As for modular heat pumps, they produce around three units of heat for every one unit of electricity input, and in 2021 a total of 190 million had been installed worldwide. Not only are they efficient, but importantly, they are also the only domestic heating source that runs on electricity.

You will now be familiar with the pattern, but let’s not leave out electric vehicles. There are around 7,000 lithium-ion battery cells in each Tesla. This highly modular technology is also rapidly falling in cost. Because electric vehicles can run on electricity from solar and wind, they are increasingly used to put power back on the grid when they are parked at home, acting as decentralized storage, known as bidirectional charging. Further, lithium-ion battery manufacturing for EVs has the spin-off effect of lowering stationary battery storage costs, again enabling the variability of solar and wind output to be smoothed.

Now for the realism. We don’t have limitless time to pursue carbon-free energy supply. Most net zero targets seek to achieve carbon neutrality over the next 25 years, or by 2050. More importantly, we are likely to pass 1.5C of warming, the Paris Agreement threshold target we are globally seeking to prevent breaching, by 2030. And it is at this 1.5C threshold that climatic feedbacks could kick in and lead to runaway climate change.

Nor do we have limitless money. Selecting the modular technologies that are synergetic and support each other is probably the best way to derive the most low-carbon energy, and decarbonize as quickly as we can, as cheaply as we can. But we don’t have 30 years to wait for these technologies to reach the truly disruptive deployment levels of solar only seen in recent years.

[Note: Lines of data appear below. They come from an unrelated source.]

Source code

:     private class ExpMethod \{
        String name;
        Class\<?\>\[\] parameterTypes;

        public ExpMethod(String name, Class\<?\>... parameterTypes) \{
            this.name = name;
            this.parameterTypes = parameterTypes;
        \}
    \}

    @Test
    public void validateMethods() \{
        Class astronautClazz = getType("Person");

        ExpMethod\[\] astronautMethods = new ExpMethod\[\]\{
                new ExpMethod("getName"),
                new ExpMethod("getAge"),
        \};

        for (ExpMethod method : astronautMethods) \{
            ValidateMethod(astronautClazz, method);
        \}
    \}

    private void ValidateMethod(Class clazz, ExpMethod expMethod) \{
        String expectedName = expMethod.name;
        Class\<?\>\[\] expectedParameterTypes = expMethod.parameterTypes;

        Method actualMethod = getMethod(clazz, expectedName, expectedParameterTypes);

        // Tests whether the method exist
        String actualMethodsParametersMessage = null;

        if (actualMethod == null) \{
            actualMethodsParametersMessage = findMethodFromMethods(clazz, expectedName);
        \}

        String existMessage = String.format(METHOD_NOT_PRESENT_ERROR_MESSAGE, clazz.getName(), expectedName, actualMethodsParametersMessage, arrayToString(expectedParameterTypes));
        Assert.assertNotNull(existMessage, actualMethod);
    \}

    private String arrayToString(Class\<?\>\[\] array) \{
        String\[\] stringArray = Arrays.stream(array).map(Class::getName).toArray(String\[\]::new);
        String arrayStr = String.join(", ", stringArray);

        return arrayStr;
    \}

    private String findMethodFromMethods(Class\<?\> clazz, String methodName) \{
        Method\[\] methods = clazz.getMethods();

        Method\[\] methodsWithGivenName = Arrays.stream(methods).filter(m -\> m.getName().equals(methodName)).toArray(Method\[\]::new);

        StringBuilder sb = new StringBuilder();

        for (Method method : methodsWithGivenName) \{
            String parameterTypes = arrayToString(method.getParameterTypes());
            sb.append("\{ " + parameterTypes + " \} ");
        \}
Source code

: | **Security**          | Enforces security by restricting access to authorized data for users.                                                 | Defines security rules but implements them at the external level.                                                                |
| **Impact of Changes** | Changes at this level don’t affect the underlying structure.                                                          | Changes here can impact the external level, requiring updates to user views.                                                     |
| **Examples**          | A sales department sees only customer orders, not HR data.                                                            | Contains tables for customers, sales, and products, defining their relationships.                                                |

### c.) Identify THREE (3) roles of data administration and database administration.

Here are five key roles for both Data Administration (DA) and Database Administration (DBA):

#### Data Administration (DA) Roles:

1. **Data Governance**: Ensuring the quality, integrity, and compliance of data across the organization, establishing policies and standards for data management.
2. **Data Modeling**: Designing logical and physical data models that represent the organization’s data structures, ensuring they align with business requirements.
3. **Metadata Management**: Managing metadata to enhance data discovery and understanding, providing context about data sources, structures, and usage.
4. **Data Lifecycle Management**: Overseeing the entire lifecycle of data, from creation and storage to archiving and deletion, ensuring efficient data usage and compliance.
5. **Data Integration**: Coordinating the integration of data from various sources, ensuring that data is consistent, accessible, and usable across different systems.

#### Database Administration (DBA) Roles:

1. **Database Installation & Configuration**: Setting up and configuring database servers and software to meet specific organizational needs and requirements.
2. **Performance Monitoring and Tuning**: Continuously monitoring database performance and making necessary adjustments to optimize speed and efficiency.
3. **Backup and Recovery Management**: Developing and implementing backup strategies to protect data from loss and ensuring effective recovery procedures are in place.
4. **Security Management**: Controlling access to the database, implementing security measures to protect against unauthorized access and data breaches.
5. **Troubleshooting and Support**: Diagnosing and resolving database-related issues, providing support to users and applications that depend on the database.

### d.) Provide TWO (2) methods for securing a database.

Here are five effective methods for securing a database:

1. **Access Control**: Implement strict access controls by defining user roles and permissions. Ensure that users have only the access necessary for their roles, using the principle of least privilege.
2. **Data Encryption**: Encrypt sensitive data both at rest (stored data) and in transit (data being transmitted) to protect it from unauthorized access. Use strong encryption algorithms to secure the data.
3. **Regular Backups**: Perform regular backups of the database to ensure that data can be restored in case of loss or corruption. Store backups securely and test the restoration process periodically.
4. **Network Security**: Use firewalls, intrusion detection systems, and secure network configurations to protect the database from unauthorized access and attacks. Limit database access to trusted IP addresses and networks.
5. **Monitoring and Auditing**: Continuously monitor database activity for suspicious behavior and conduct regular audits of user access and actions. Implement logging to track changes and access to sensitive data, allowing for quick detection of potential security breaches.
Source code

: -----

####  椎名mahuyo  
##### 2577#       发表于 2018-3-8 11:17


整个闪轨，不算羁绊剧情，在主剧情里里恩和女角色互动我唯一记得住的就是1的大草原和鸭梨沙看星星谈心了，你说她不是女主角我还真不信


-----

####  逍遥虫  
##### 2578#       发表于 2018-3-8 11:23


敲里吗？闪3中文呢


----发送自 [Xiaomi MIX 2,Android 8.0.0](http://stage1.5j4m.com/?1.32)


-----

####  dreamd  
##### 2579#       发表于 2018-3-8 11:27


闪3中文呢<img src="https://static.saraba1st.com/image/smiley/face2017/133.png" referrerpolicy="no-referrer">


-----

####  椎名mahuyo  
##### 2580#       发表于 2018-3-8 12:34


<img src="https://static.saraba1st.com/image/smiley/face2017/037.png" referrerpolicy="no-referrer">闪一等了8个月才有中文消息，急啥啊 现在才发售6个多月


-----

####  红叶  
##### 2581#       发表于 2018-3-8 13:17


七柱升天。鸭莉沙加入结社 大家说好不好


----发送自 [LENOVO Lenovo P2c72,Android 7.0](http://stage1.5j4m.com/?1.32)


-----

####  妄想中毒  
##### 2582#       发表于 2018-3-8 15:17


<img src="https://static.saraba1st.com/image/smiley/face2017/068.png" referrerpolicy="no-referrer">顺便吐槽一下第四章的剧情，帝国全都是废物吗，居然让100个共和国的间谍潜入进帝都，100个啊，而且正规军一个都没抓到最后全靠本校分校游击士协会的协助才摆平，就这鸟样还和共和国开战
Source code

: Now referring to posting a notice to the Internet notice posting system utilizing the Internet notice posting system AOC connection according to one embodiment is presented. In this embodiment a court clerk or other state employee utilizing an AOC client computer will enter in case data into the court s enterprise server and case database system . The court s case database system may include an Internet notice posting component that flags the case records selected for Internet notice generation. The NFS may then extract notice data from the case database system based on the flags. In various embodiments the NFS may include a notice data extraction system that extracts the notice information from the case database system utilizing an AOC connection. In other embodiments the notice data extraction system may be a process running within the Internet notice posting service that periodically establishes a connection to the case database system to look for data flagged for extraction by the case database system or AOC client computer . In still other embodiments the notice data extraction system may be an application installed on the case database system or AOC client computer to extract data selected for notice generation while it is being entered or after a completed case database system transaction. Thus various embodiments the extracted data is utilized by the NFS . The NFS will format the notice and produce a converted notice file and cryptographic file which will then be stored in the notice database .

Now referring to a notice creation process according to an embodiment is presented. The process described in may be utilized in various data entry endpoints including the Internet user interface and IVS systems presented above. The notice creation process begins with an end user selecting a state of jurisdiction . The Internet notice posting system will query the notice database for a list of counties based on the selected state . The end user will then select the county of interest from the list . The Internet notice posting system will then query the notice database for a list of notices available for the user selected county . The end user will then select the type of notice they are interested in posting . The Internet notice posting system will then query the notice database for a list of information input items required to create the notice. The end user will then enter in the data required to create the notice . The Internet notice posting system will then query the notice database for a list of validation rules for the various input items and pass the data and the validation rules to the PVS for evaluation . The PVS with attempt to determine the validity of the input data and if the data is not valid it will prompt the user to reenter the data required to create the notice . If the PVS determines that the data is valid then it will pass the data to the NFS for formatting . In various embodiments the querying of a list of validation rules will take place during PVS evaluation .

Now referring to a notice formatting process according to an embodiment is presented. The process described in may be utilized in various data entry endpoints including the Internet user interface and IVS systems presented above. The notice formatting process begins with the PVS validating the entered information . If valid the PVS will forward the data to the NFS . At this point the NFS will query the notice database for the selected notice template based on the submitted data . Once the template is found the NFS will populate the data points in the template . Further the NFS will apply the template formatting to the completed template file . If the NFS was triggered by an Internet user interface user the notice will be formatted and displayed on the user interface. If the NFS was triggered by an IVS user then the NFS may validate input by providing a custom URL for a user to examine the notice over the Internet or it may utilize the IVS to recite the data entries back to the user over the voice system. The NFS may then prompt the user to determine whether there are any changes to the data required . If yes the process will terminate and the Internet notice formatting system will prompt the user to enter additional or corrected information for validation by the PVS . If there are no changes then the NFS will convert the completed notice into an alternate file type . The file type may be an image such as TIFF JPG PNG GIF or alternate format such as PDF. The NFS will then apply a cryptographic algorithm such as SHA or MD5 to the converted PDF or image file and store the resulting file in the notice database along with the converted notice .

This is where we are going to also need to consider limiting demand, to meet the future constrained decarbonized supply. People will still be able to fly, and drive their non-EV car, but perhaps a little less often, until these technologies have had time to move along the growth curve. As climate change impacts increase in frequency and severity, this reality of carefully picking technology winners, backing them with more investment, and limiting demand, is highly likely to be the only option left.